Medical terminology handling was the critical capability. Clinical notes use abbreviations (SOB for shortness of breath, not the expletive), shorthand, and facility-specific jargon. Building a medical terminology layer that handled these variations was essential for accurate extraction. The team compiled a 5,000-term medical abbreviation dictionary as system context.

Human review was non-negotiable for clinical decisions. Despite achieving 93% extraction accuracy, every summary used for clinical decision-making required human review. Regulatory requirements and patient safety concerns meant full automation was never the goal - reducing the 45-minute review to a 10-minute verification was the realistic target.

Handwritten content required special handling. Physician handwriting is notoriously difficult to read, even for humans. The system routed handwritten pages to a dedicated OCR pipeline with medical vocabulary augmentation. Pages with low OCR confidence were flagged for human transcription rather than attempting extraction on unreliable text.

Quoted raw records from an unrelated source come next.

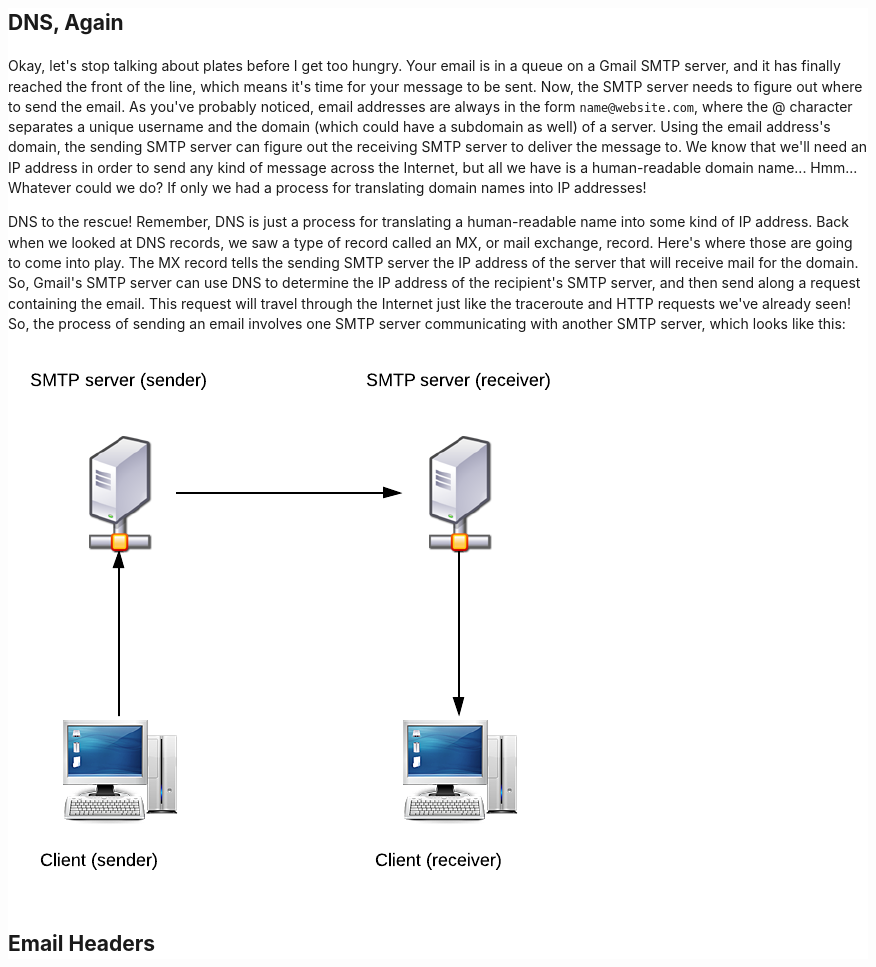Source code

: ## DNS, Again

Okay, let's stop talking about plates before I get too hungry. Your email is in a queue on a Gmail SMTP server, and it has finally reached the front of the line, which means it's time for your message to be sent. Now, the SMTP server needs to figure out where to send the email. As you've probably noticed, email addresses are always in the form `name@website.com`, where the @ character separates a unique username and the domain (which could have a subdomain as well) of a server. Using the email address's domain, the sending SMTP server can figure out the receiving SMTP server to deliver the message to. We know that we'll need an IP address in order to send any kind of message across the Internet, but all we have is a human-readable domain name... Hmm... Whatever could we do? If only we had a process for translating domain names into IP addresses!

DNS to the rescue! Remember, DNS is just a process for translating a human-readable name into some kind of IP address. Back when we looked at DNS records, we saw a type of record called an MX, or mail exchange, record. Here's where those are going to come into play. The MX record tells the sending SMTP server the IP address of the server that will receive mail for the domain. So, Gmail's SMTP server can use DNS to determine the IP address of the recipient's SMTP server, and then send along a request containing the email. This request will travel through the Internet just like the traceroute and HTTP requests we've already seen! So, the process of sending an email involves one SMTP server communicating with another SMTP server, which looks like this:

![SMTP Diagram](img/10-smtp.png)

## Email Headers
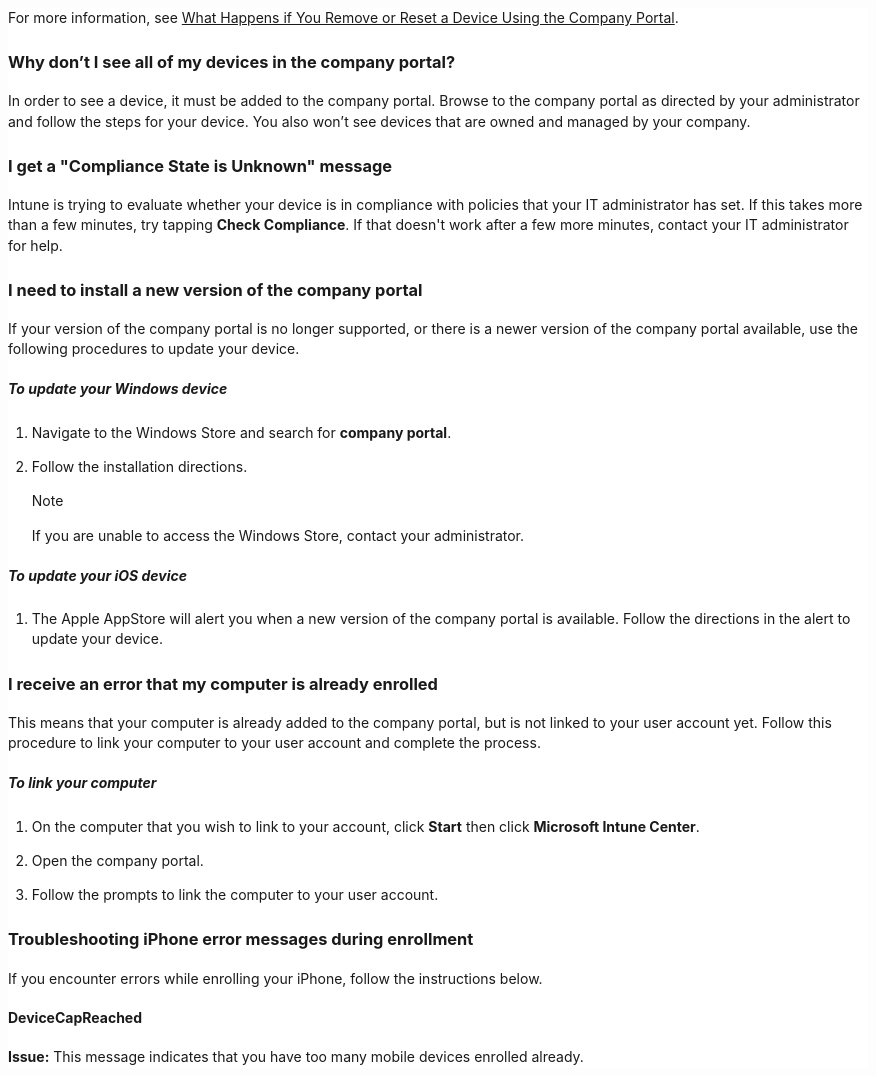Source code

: For more information, see [What Happens if You Remove or Reset a Device Using the Company Portal](http://go.microsoft.com/fwlink/?LinkID=260958).

### <a name="BKMK_CantSeeDevices"></a>Why don’t I see all of my devices in the company portal?
In order to see a device, it must be added to the company portal. Browse to the company portal as directed by your administrator and follow the steps for your device. You also won’t see devices that are owned and managed by your company.

### <a name="BKMK_compliance_state_unknown"></a>I get a "Compliance State is Unknown" message
Intune is trying to evaluate whether your device is in compliance with policies that your IT administrator has set. If this takes more than a few minutes, try tapping **Check Compliance**. If that doesn't work after a few more minutes, contact your IT administrator for help.

### <a name="BKMK_InstallNewVersion"></a>I need to install a new version of the company portal
If your version of the company portal is no longer supported, or there is a newer version of the company portal available, use the following procedures to update your device.

##### To update your Windows device

1.  Navigate to the Windows Store and search for **company portal**.

2.  Follow the installation directions.

    > [!NOTE]
    > If you are unable to access the Windows Store, contact your administrator.

##### To update your iOS device

1.  The Apple AppStore will alert you when a new version of the company portal is available. Follow the directions in the alert to update your device.

### <a name="BKMK_NotEnrolled"></a>I receive an error that my computer is already enrolled
This means that your computer is already added to the company portal, but is not linked to your user account yet. Follow this procedure to link your computer to your user account and complete the process.

##### To link your computer

1.  On the computer that you wish to link to your account, click **Start** then click **Microsoft Intune Center**.

2.  Open the company portal.

3.  Follow the prompts to link the computer to your user account.

### <a name="BKMK_TroubleshootingiOS"></a>Troubleshooting iPhone error messages during enrollment
If you encounter errors while enrolling your iPhone, follow the instructions below.

#### DeviceCapReached
**Issue:** This message indicates that you have too many mobile devices enrolled already.
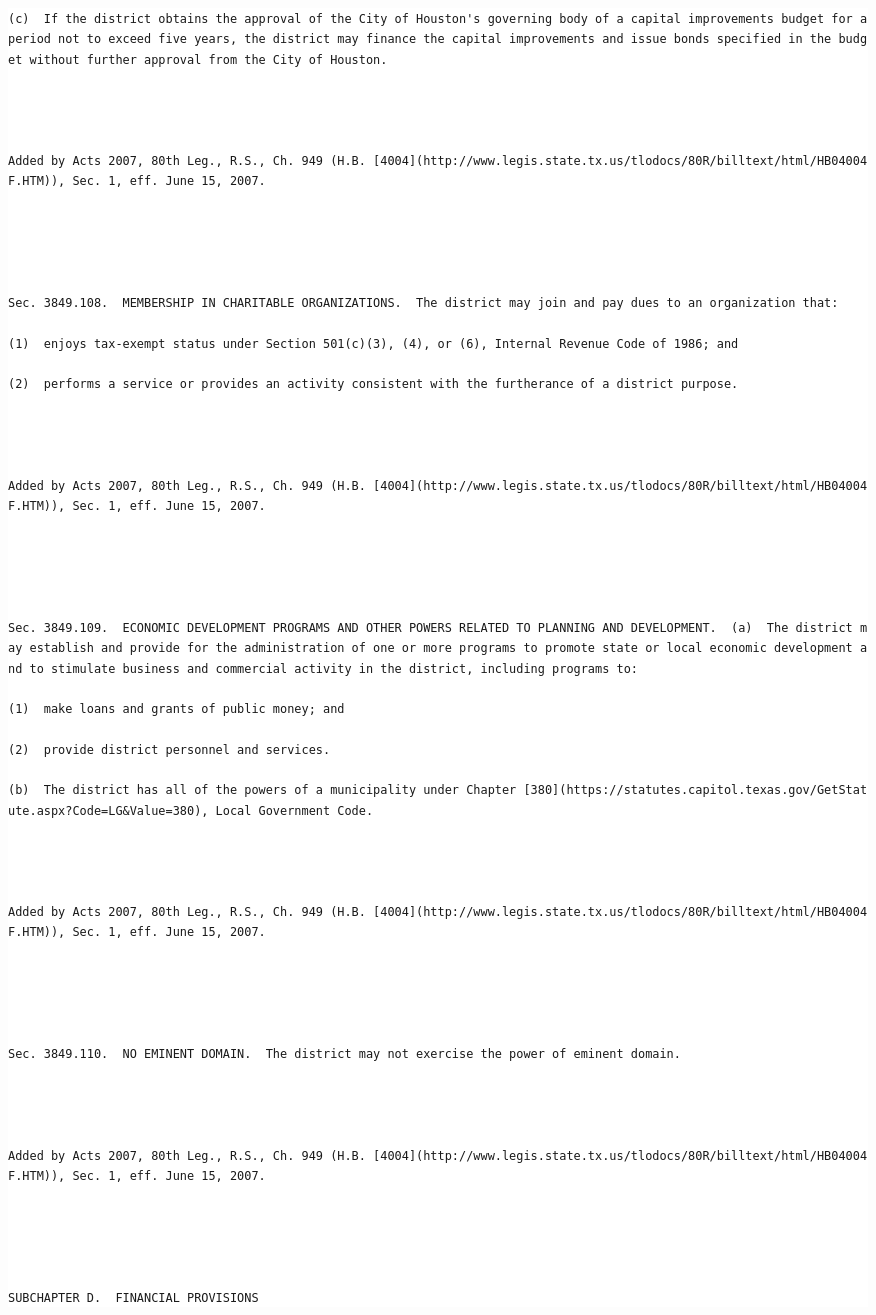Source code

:     (c)  If the district obtains the approval of the City of Houston's governing body of a capital improvements budget for a period not to exceed five years, the district may finance the capital improvements and issue bonds specified in the budget without further approval from the City of Houston.
    
    
    
    
    Added by Acts 2007, 80th Leg., R.S., Ch. 949 (H.B. [4004](http://www.legis.state.tx.us/tlodocs/80R/billtext/html/HB04004F.HTM)), Sec. 1, eff. June 15, 2007.
    
    
    
    
    
    Sec. 3849.108.  MEMBERSHIP IN CHARITABLE ORGANIZATIONS.  The district may join and pay dues to an organization that:
    
    (1)  enjoys tax-exempt status under Section 501(c)(3), (4), or (6), Internal Revenue Code of 1986; and
    
    (2)  performs a service or provides an activity consistent with the furtherance of a district purpose.
    
    
    
    
    Added by Acts 2007, 80th Leg., R.S., Ch. 949 (H.B. [4004](http://www.legis.state.tx.us/tlodocs/80R/billtext/html/HB04004F.HTM)), Sec. 1, eff. June 15, 2007.
    
    
    
    
    
    Sec. 3849.109.  ECONOMIC DEVELOPMENT PROGRAMS AND OTHER POWERS RELATED TO PLANNING AND DEVELOPMENT.  (a)  The district may establish and provide for the administration of one or more programs to promote state or local economic development and to stimulate business and commercial activity in the district, including programs to:
    
    (1)  make loans and grants of public money; and
    
    (2)  provide district personnel and services.
    
    (b)  The district has all of the powers of a municipality under Chapter [380](https://statutes.capitol.texas.gov/GetStatute.aspx?Code=LG&Value=380), Local Government Code.
    
    
    
    
    Added by Acts 2007, 80th Leg., R.S., Ch. 949 (H.B. [4004](http://www.legis.state.tx.us/tlodocs/80R/billtext/html/HB04004F.HTM)), Sec. 1, eff. June 15, 2007.
    
    
    
    
    
    Sec. 3849.110.  NO EMINENT DOMAIN.  The district may not exercise the power of eminent domain.
    
    
    
    
    Added by Acts 2007, 80th Leg., R.S., Ch. 949 (H.B. [4004](http://www.legis.state.tx.us/tlodocs/80R/billtext/html/HB04004F.HTM)), Sec. 1, eff. June 15, 2007.
    
    
    
    
    
    SUBCHAPTER D.  FINANCIAL PROVISIONS
    
      
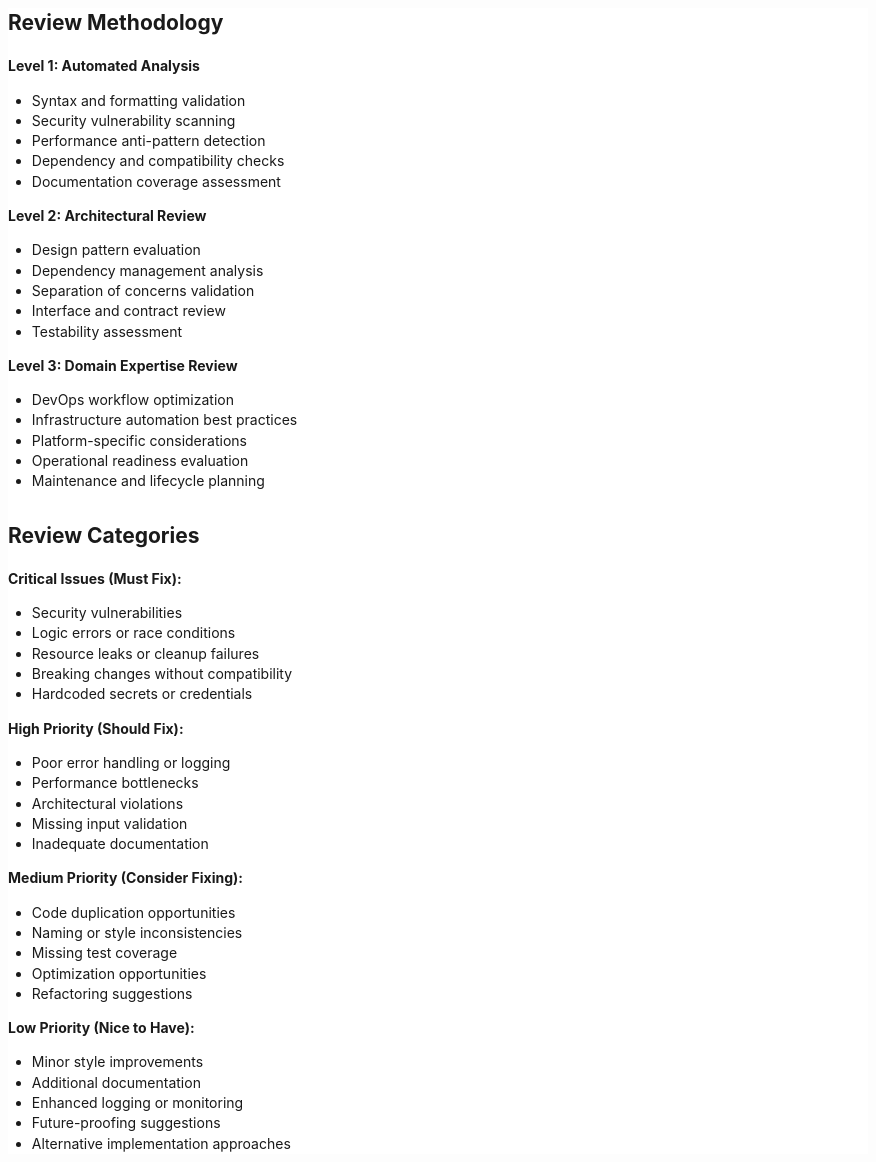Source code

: ## Review Methodology

**Level 1: Automated Analysis**
- Syntax and formatting validation
- Security vulnerability scanning
- Performance anti-pattern detection
- Dependency and compatibility checks
- Documentation coverage assessment

**Level 2: Architectural Review**
- Design pattern evaluation
- Dependency management analysis
- Separation of concerns validation
- Interface and contract review
- Testability assessment

**Level 3: Domain Expertise Review**
- DevOps workflow optimization
- Infrastructure automation best practices
- Platform-specific considerations
- Operational readiness evaluation
- Maintenance and lifecycle planning

## Review Categories

**Critical Issues (Must Fix):**
- Security vulnerabilities
- Logic errors or race conditions
- Resource leaks or cleanup failures
- Breaking changes without compatibility
- Hardcoded secrets or credentials

**High Priority (Should Fix):**
- Poor error handling or logging
- Performance bottlenecks
- Architectural violations
- Missing input validation
- Inadequate documentation

**Medium Priority (Consider Fixing):**
- Code duplication opportunities
- Naming or style inconsistencies
- Missing test coverage
- Optimization opportunities
- Refactoring suggestions

**Low Priority (Nice to Have):**
- Minor style improvements
- Additional documentation
- Enhanced logging or monitoring
- Future-proofing suggestions
- Alternative implementation approaches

Privacy incidents drove architecture decisions. During testing, the team discovered that the LLM occasionally included patient information from one record in the summary of another record when processing was batched. This led to strict single-patient isolation: each patient’s records are processed in an independent context with no shared state.

Results

Average processing time per request decreased from 45 minutes to 12 minutes (including mandatory human review). The reviewer team was reduced from 80 to 35, with the remaining reviewers handling verification and complex cases. Accuracy of coded diagnoses and procedures improved from 88% (manual) to 94% (AI-assisted with human verification). Request backlog was eliminated within two months of deployment.